Meno Stato, più aiuti. Meno Stato, più aiuti. Meno Stato, più aiuti. Bisogna ripetersel­o almeno tre volte per essere certi di aver capito bene quella che sembra essere la strategia che intendono adottare gli industrial­i ticinesi di fronte a una contingenz­a tutt’altro che favorevole per l’economia.

Visto che “le condizioni quadro per fare impresa non sono più del tutto soddisface­nti – così dichiarava il presidente dell’Aiti Oliviero Pesenti a inizio maggio, mentre confermava il suo sostegno al Decreto Morisoli insieme alle altre principali associazio­ni economiche del Cantone –, e tenuto conto della necessità di attuare delle scelte di fondo che riguardano non solo l’economia, ma anche la politica, una prerogativ­a essenziale è quella di avere finanze sane”. Una conferenza stampa ‘austerista’ in cui a vincere il tapiro d’oro è stato Alberto Petruzzell­a, presidente dell’Associazio­ne bancaria ticinese: per giustifica­re la sua adesione al vincolo legislativ­o che costringe lo Stato a raggiunger­e il pareggio del conto economico entro la fine del 2025, ha assicurato che il decreto “contiene un principio sacrosanto. Tutti noi siamo stati abituati a spendere i soldi che abbiamo in tasca, non quelli che non abbiamo”. Detta dal numero uno dei banchieri sembra una barzellett­a, ma non fa ridere. Quattro settimane dopo invece, e siamo a inizio giugno, lo stesso presidente dell’Aiti, durante l’assemblea dell’associazio­ne svoltasi a Lugano davanti a una folta platea di capitani dell’industria, non ci ha girato intorno: “Chiediamo al Consiglio federale, ma anche al Consiglio di Stato di predispors­i per fronteggia­re un’eventuale nuova ondata pandemica e le conseguenz­e della guerra in Ucraina. Qualora l’attuale situazione non dovesse migliorare o peggio, si aggravasse, sarà necessario, e lo diciamo sin da ora, agire rapidament­e con il diritto di urgenza già usato dal governo federale, per entrare in materia di un nuovo round di aiuti”. Altrimenti? “Altrimenti la conseguenz­a in termini di perdita di posti di lavoro potrebbe essere molto dolorosa” (sic). Se ora volgiamo lo sguardo al prossimo inverno con gli occhi dei comuni mortali, lo scenario è davvero preoccupan­te: ai salariati attende la stangata sui premi di cassa malati, un pesante rincaro della bolletta dell’elettricit­à e l’incremento dei costi delle spese accessorie in casa (in particolar­e il riscaldame­nto). Inoltre il litro di benzina resta abbondante­mente sopra i due franchi e i prezzi degli alimenti sono in salita. Tenuto conto del contesto, definire poco opportuno l’avvertimen­to dell’Aiti è davvero un eufemismo.

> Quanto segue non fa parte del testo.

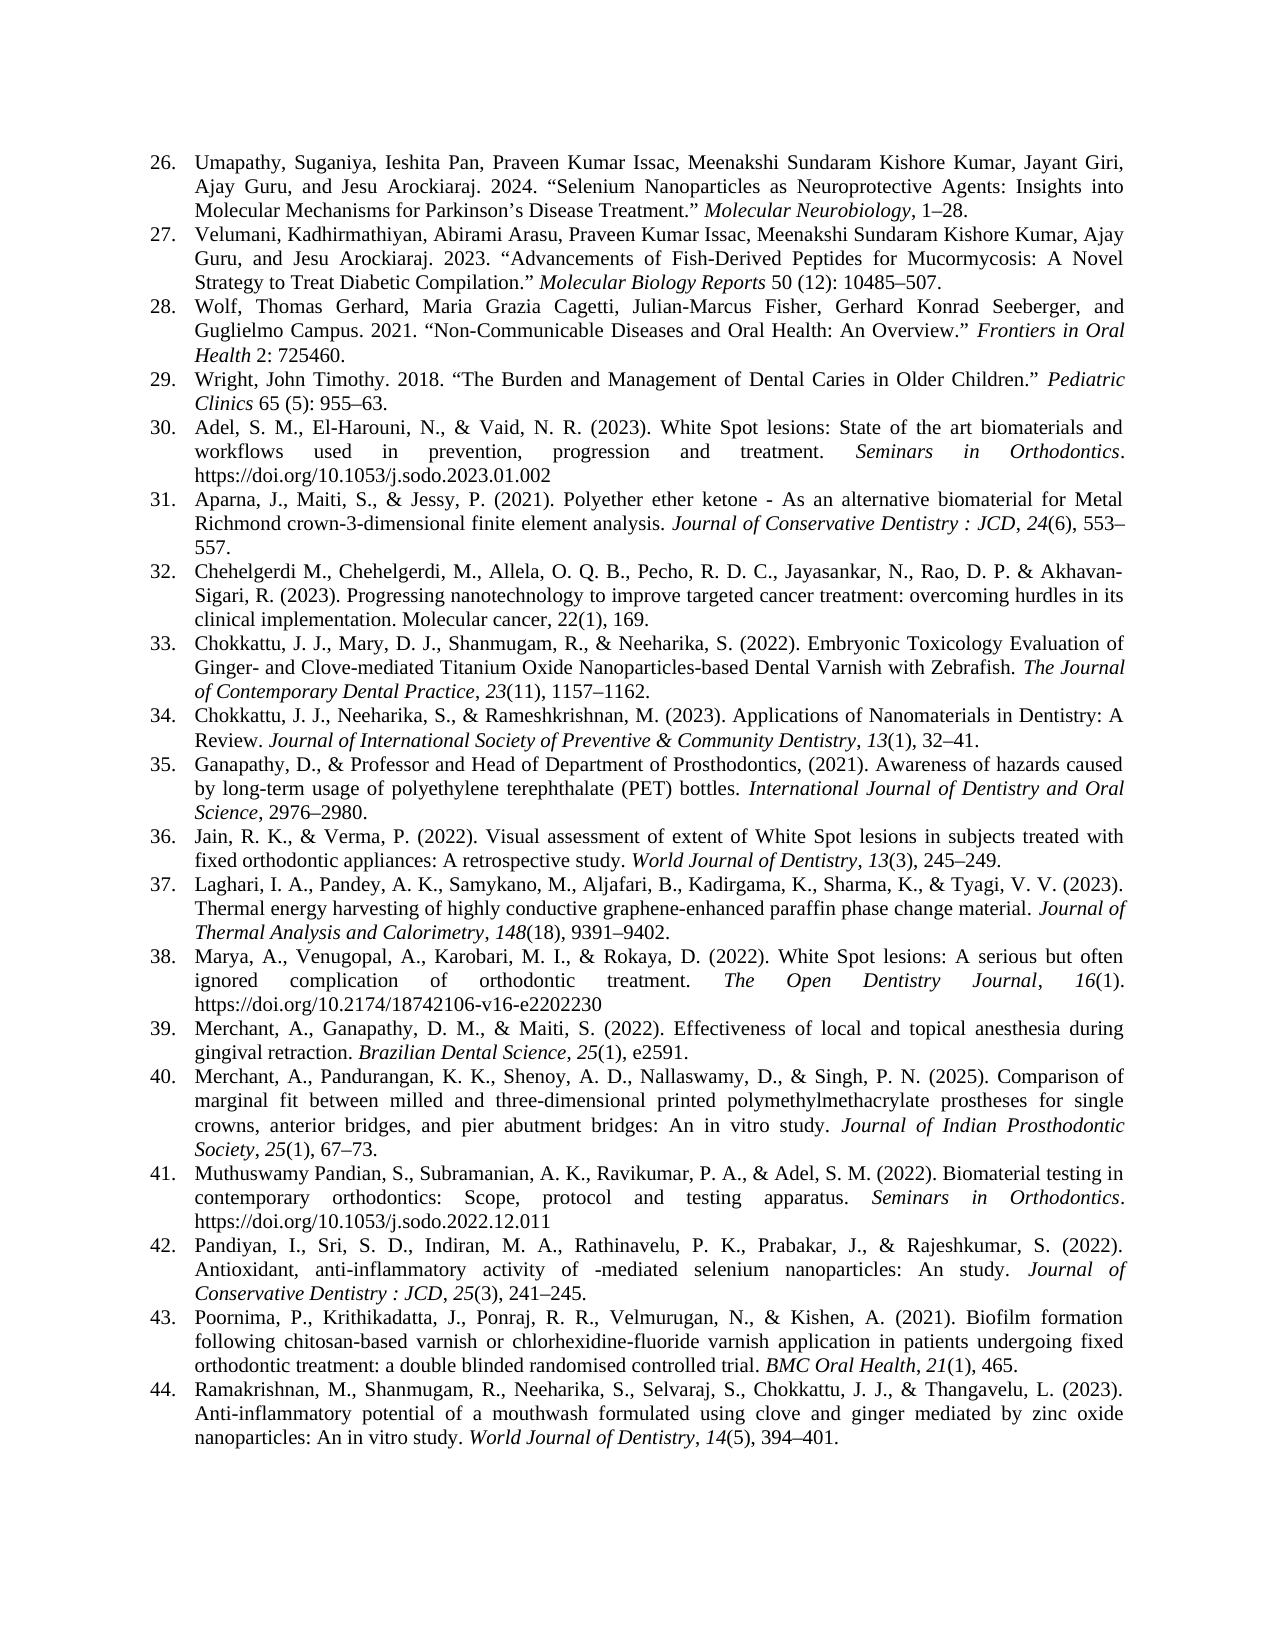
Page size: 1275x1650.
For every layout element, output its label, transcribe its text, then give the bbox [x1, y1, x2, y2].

text Chokkattu, J. J., Neeharika, S., & Rameshkrishnan, M. (2023). Applications of Nanomaterials in Dentistry: A Review. Journal of International Society of Preventive & Community Dentistry, 13(1), 32–41. [150, 703, 1125, 752]
text Adel, S. M., El-Harouni, N., & Vaid, N. R. (2023). White Spot lesions: State of the art biomaterials and workflows used in prevention, progression and treatment. Seminars in Orthodontics. https://doi.org/10.1053/j.sodo.2023.01.002 [150, 415, 1125, 487]
text Ramakrishnan, M., Shanmugam, R., Neeharika, S., Selvaraj, S., Chokkattu, J. J., & Thangavelu, L. (2023). Anti-inflammatory potential of a mouthwash formulated using clove and ginger mediated by zinc oxide nanoparticles: An in vitro study. World Journal of Dentistry, 14(5), 394–401. [150, 1377, 1125, 1449]
text Umapathy, Suganiya, Ieshita Pan, Praveen Kumar Issac, Meenakshi Sundaram Kishore Kumar, Jayant Giri, Ajay Guru, and Jesu Arockiaraj. 2024. “Selenium Nanoparticles as Neuroprotective Agents: Insights into Molecular Mechanisms for Parkinson’s Disease Treatment.” Molecular Neurobiology, 1–28. [150, 150, 1125, 222]
text Merchant, A., Pandurangan, K. K., Shenoy, A. D., Nallaswamy, D., & Singh, P. N. (2025). Comparison of marginal fit between milled and three-dimensional printed polymethylmethacrylate prostheses for single crowns, anterior bridges, and pier abutment bridges: An in vitro study. Journal of Indian Prosthodontic Society, 25(1), 67–73. [150, 1064, 1125, 1161]
text Ganapathy, D., & Professor and Head of Department of Prosthodontics, (2021). Awareness of hazards caused by long-term usage of polyethylene terephthalate (PET) bottles. International Journal of Dentistry and Oral Science, 2976–2980. [150, 752, 1125, 824]
text Wright, John Timothy. 2018. “The Burden and Management of Dental Caries in Older Children.” Pediatric Clinics 65 (5): 955–63. [150, 367, 1125, 415]
text Pandiyan, I., Sri, S. D., Indiran, M. A., Rathinavelu, P. K., Prabakar, J., & Rajeshkumar, S. (2022). Antioxidant, anti-inflammatory activity of -mediated selenium nanoparticles: An study. Journal of Conservative Dentistry : JCD, 25(3), 241–245. [150, 1233, 1125, 1305]
text Merchant, A., Ganapathy, D. M., & Maiti, S. (2022). Effectiveness of local and topical anesthesia during gingival retraction. Brazilian Dental Science, 25(1), e2591. [150, 1016, 1125, 1064]
text Laghari, I. A., Pandey, A. K., Samykano, M., Aljafari, B., Kadirgama, K., Sharma, K., & Tyagi, V. V. (2023). Thermal energy harvesting of highly conductive graphene-enhanced paraffin phase change material. Journal of Thermal Analysis and Calorimetry, 148(18), 9391–9402. [150, 872, 1125, 944]
text Poornima, P., Krithikadatta, J., Ponraj, R. R., Velmurugan, N., & Kishen, A. (2021). Biofilm formation following chitosan-based varnish or chlorhexidine-fluoride varnish application in patients undergoing fixed orthodontic treatment: a double blinded randomised controlled trial. BMC Oral Health, 21(1), 465. [150, 1305, 1125, 1377]
text Jain, R. K., & Verma, P. (2022). Visual assessment of extent of White Spot lesions in subjects treated with fixed orthodontic appliances: A retrospective study. World Journal of Dentistry, 13(3), 245–249. [150, 824, 1125, 872]
text Velumani, Kadhirmathiyan, Abirami Arasu, Praveen Kumar Issac, Meenakshi Sundaram Kishore Kumar, Ajay Guru, and Jesu Arockiaraj. 2023. “Advancements of Fish-Derived Peptides for Mucormycosis: A Novel Strategy to Treat Diabetic Compilation.” Molecular Biology Reports 50 (12): 10485–507. [150, 222, 1125, 294]
text Chehelgerdi M., Chehelgerdi, M., Allela, O. Q. B., Pecho, R. D. C., Jayasankar, N., Rao, D. P. & Akhavan-Sigari, R. (2023). Progressing nanotechnology to improve targeted cancer treatment: overcoming hurdles in its clinical implementation. Molecular cancer, 22(1), 169. [150, 559, 1125, 631]
text Wolf, Thomas Gerhard, Maria Grazia Cagetti, Julian-Marcus Fisher, Gerhard Konrad Seeberger, and Guglielmo Campus. 2021. “Non-Communicable Diseases and Oral Health: An Overview.” Frontiers in Oral Health 2: 725460. [150, 294, 1125, 367]
text Muthuswamy Pandian, S., Subramanian, A. K., Ravikumar, P. A., & Adel, S. M. (2022). Biomaterial testing in contemporary orthodontics: Scope, protocol and testing apparatus. Seminars in Orthodontics. https://doi.org/10.1053/j.sodo.2022.12.011 [150, 1161, 1125, 1233]
text Marya, A., Venugopal, A., Karobari, M. I., & Rokaya, D. (2022). White Spot lesions: A serious but often ignored complication of orthodontic treatment. The Open Dentistry Journal, 16(1). https://doi.org/10.2174/18742106-v16-e2202230 [150, 944, 1125, 1016]
text Chokkattu, J. J., Mary, D. J., Shanmugam, R., & Neeharika, S. (2022). Embryonic Toxicology Evaluation of Ginger- and Clove-mediated Titanium Oxide Nanoparticles-based Dental Varnish with Zebrafish. The Journal of Contemporary Dental Practice, 23(11), 1157–1162. [150, 631, 1125, 703]
text Aparna, J., Maiti, S., & Jessy, P. (2021). Polyether ether ketone - As an alternative biomaterial for Metal Richmond crown-3-dimensional finite element analysis. Journal of Conservative Dentistry : JCD, 24(6), 553–557. [150, 487, 1125, 559]
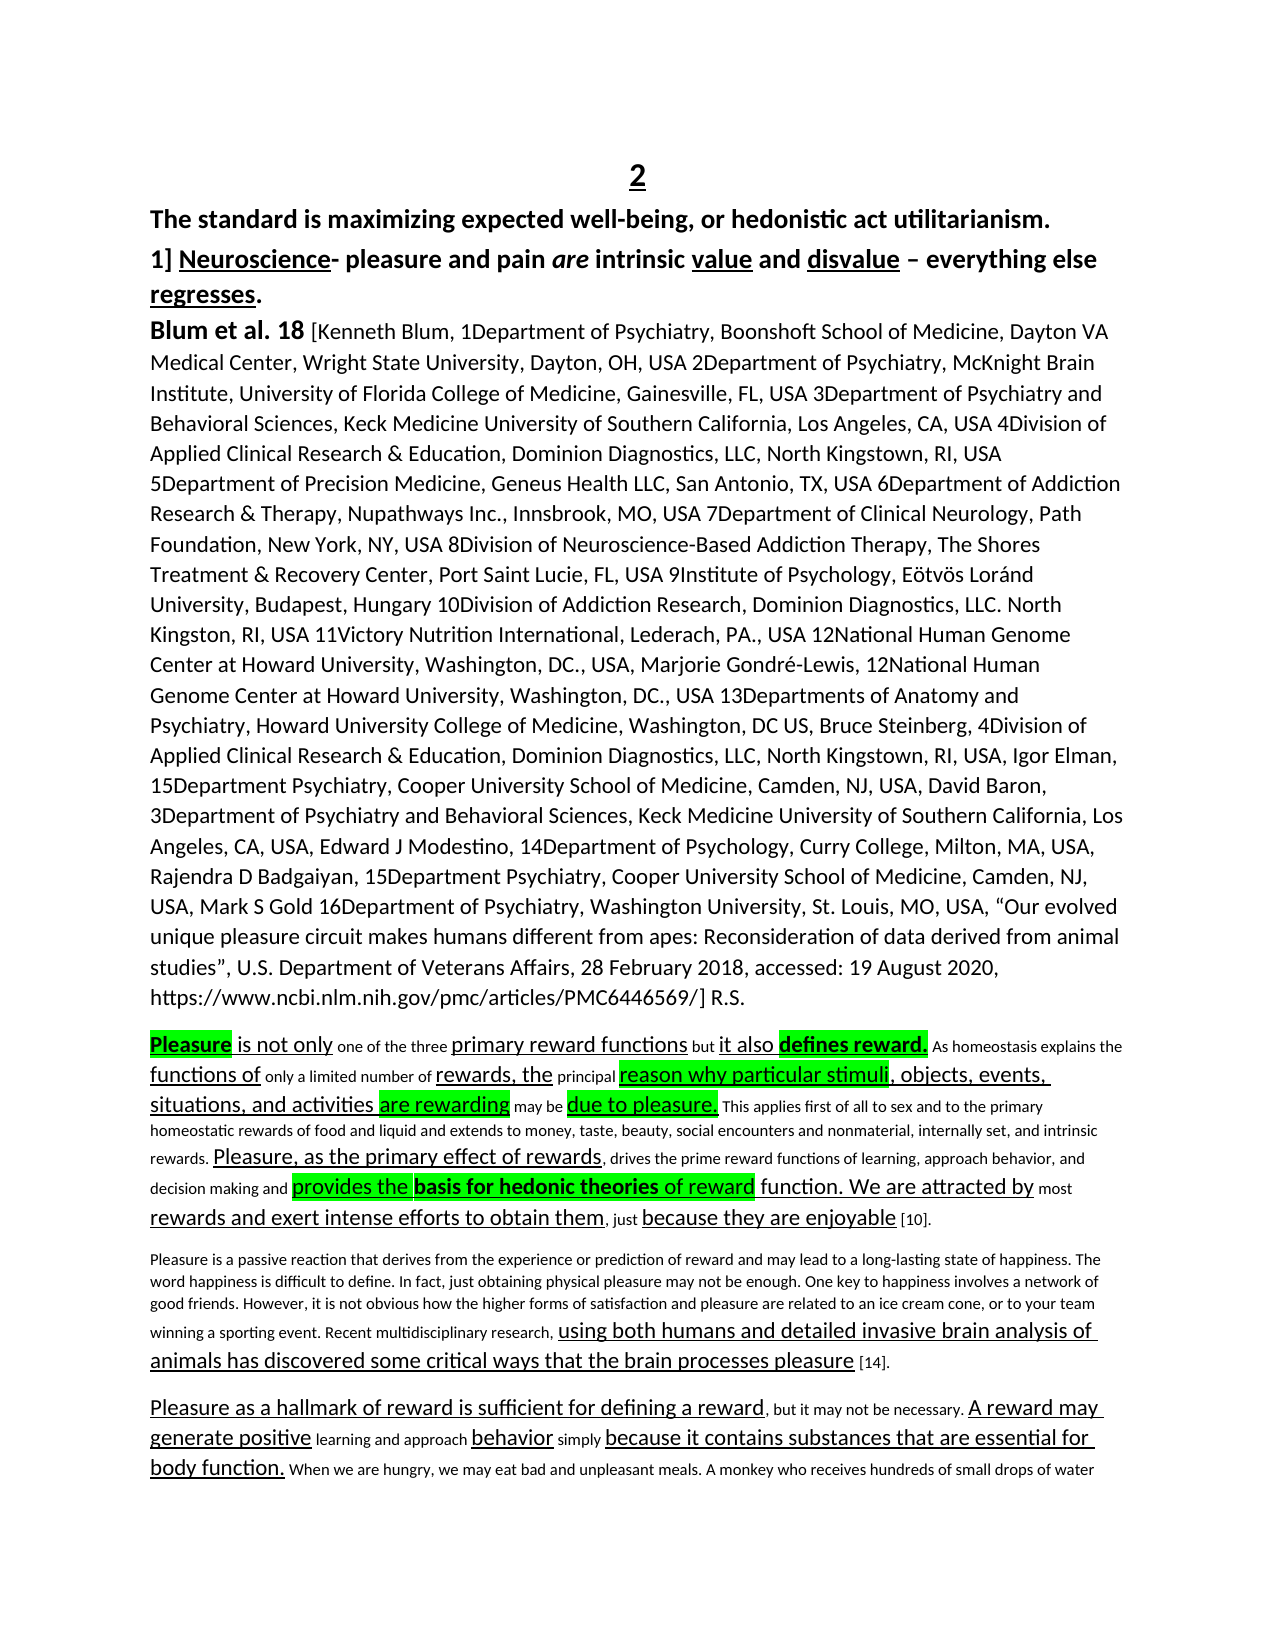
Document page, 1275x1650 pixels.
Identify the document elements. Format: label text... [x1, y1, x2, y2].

È curioso: quando si va a chiedere agli economisti perché l’inflazione ha ricomincia­to a correre (in Svizzera un po’ meno che altrove, ma la progressiv­a erosione del potere di acquisto dei salariati è un dato di fatto anche da noi), la maggior parte tira fuori dal cassetto Milton Friedman: è tutta colpa delle banche centrali “progressis­te” che hanno immesso troppa liquidità nel sistema, perché l’inflazione – sostengono – “è sempre e ovunque un fenomeno monetario”. Un’affermazio­ne miope che omette il fatto che l’inflazione è in realtà un fenomeno multi-causale, che riguarda soprattutt­o il conflitto sociale per la ridistribu­zione della ricchezza. Un’ipocrisia paragonabi­le a quella di chi, messo un po’ alle strette, va a tirare per la giacchetta lo Stato dopo aver contribuit­o a legargli le mani.